START SELECTION
TIMPANI 1C1193 [71:16] 

Sonatas and Suite

Pierre de BRÉVILLE (1861-1949)
Sonata for viola and piano (1944) [18:52]
Charles KOECHLIN (1867-1950 )
Sonata for viola and piano, op.53 (1911-15) [29:53]
Charles TOURNEMIRE (1870-1939)
Suite en trois parties, for viola and piano, op.11 (1897) [17:15]
James Parker (piano) and Steven Dann (viola)
rec. Salle Françoys-Bernier, Saint-Irénée, Quebec, May 2011.
ATMA CLASSIQUE ACD 22519 [66:00] 

Charles KOECHLIN (1867-1950
Piano Quintet, op.80 (1908/1911/1917-21) [41:57]
String Quartet no.3, op.72 (1917-21) [13:48]
Sarah Lavaud (piano)
Antigone Quartet
rec. Studio Tibor Varga, Grimisuat, Switzerland, 1-5 December 2008.
AR RÉ-SÉ AR2009-1 [55:45] 

Charles KOECHLIN (1867-1950
Andante for violin and piano, op.6 no.3 (1898) [3:50]
Allegretto for violin and piano, op.6 no.2 [2:29]
Quatre Petites Pièces, for violin, horn and piano, op.32 (1897-1907) [9:00]
Lamento for piano, violin, cello and horn [7:10]
Sonata for violin and piano, op.64 (1915/16) [35:10]
Choral sur le Nom de Fauré, for piano, op.73 no.2 [2:49]
Pièce, for piano, op.83 no.2 [1:54]
Idylle, for violin and viola, op.155 no.2 (1936) [1:39]
Pièce, for violin and piano (1906) [2:29]
Raimond Lissy (violin)
Jan Latham-Koenig (piano)
Raphael Flieder (cello), Wolfgang Vladar (horn), Helmut Zehetner (viola)
rec. Studio Baumgarten, Vienna, August 1998.
VMS VMS187 [66:30] 

Many music-lovers will be surprised to learn that there is now a significant amount of Charles Koechlin's corpus available on CD. Moreover, discographic attention to this most underrated of French composers appears to be growing still, as this clutch of chamber recordings, all released in the first half of 2013, indicates. There is more yet: 2013 alone has seen Koechlin's Flute Sonata on EMS (VI102), the Wind Septet on BIS (CD-2072), the Modal Sonatina for flute and clarinet on ATMA (ACD 22679) and his complete works for saxophone on three CDs on Brilliant Classics (9266). Most impressive of all is Hänssler Classic's often excellent all-Koechlin series, which recently added its eleventh volumes.
END SELECTION
▸ **WHAT TO WORK ON**:
Write the next part of the review of chamber recordings featuring Koechlin, beginning after its final sentence.
START ENTRIES SHOWN
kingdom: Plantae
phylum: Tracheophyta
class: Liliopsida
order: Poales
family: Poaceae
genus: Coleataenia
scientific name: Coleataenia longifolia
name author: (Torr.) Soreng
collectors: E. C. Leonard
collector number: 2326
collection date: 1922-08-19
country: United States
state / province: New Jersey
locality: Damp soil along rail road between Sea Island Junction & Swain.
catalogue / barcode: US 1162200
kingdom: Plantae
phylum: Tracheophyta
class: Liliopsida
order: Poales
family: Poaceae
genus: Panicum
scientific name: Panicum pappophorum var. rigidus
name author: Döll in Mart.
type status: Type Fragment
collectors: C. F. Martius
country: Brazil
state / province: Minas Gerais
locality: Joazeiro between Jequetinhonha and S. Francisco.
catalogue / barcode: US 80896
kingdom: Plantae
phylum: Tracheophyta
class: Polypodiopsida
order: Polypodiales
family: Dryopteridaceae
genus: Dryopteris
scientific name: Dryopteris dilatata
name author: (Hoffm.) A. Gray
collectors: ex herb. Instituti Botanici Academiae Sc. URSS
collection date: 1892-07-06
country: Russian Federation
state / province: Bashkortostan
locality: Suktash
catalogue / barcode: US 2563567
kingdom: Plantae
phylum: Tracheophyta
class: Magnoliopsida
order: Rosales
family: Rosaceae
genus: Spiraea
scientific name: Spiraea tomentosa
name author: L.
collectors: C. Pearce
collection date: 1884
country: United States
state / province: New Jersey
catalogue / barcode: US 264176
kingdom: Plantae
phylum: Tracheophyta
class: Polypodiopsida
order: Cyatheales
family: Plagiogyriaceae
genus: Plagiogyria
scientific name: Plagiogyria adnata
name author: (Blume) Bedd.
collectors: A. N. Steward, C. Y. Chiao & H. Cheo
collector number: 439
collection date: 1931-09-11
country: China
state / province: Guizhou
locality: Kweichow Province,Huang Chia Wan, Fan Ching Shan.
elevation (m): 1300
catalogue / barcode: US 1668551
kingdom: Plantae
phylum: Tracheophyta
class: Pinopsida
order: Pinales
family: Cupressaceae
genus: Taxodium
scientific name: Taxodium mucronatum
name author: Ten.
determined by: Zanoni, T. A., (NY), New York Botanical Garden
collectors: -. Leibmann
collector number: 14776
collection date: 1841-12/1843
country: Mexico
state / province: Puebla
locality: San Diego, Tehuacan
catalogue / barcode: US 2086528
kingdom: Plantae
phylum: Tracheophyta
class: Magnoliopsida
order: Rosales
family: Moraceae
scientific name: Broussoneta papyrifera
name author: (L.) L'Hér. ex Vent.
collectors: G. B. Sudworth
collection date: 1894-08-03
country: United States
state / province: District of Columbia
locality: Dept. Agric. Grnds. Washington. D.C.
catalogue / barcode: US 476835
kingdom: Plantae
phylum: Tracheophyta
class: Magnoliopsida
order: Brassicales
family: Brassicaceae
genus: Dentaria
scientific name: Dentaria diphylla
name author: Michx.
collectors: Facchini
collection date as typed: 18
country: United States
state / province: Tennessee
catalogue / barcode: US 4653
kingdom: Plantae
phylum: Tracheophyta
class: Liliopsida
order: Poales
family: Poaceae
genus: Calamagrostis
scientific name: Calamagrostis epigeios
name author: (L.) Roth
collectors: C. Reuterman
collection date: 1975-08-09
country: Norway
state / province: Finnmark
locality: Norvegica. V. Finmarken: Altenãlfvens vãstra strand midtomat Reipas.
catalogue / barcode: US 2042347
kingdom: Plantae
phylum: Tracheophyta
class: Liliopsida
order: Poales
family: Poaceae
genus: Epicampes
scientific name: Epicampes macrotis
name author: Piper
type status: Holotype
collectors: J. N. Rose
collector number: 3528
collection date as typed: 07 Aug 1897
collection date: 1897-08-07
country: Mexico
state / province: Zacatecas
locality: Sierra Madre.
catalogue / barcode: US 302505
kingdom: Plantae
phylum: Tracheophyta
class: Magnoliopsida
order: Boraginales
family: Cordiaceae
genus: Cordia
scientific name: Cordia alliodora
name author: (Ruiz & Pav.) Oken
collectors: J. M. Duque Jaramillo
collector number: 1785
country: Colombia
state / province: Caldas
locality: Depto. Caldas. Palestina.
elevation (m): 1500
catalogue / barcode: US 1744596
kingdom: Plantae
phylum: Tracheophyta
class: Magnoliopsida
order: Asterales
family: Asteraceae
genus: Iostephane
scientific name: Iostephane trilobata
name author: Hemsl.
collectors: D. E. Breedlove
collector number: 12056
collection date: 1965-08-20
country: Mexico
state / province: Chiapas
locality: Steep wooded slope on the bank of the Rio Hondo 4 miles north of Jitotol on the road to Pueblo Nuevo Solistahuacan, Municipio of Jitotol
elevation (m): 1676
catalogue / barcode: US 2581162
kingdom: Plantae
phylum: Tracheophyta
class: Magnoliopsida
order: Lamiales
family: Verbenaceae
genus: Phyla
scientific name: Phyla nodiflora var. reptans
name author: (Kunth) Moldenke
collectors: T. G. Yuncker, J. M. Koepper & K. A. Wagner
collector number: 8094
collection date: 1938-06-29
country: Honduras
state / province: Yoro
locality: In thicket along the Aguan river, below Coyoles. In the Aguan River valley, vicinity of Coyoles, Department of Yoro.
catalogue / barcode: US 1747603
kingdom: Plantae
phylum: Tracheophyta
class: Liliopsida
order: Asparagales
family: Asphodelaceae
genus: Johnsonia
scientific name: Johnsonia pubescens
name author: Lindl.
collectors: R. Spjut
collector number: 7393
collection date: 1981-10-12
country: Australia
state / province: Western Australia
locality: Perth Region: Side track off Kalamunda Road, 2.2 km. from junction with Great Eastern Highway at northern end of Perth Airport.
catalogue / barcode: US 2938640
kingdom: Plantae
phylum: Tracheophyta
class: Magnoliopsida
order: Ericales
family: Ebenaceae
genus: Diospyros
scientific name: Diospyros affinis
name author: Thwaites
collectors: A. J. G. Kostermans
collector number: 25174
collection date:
END ENTRIES SHOWN
▸ **EXPECTED OUTPUT**:
One thing made clear by this aural feast is that Koechlin - whose Alsace-originating name is pronounced as if written Kéclin (rhyming with French 'né' and nasal 'vin') - deserves to be known today as much more than the orchestrator of Fauré's Pelléas et Mélisande suite. Long-lived British critic Wilfrid Mellers ranked Koechlin as "among the very select number of contemporary composers who really matter". For 1942 this was a particularly prescient remark, and it is surely only a lack of exposure that prevents him from taking his rightful place in the pantheon alongside, Debussy, Ravel, Fauré, Saint-Saëns and one or two other French masters.
The Piano Quintet is typical of the quality of Koechlin's output. Newly re-released on the French all-female AR Ré-Sé label in bright but good audio, and given a tremendously sensitive account by Sarah Lavaud and the Antigone Quartet, this is a massive work of great originality. A glacial, quasi-mystical opening movement gives way to the fauvist intensity of the second and the languorous serenity of the finale, all emotionally intensified by philosophical movement titles applied by a composer reflecting on the horrors of the Great War: 'The obscure wait of what will be…' / 'Enemy attack - the wound' / 'Nature consoles' / 'Joy'. Paired with the much shorter, more austere, less immediate Third String Quartet, the Quintet constitutes a glaring, unforgivable omission from the repertoire.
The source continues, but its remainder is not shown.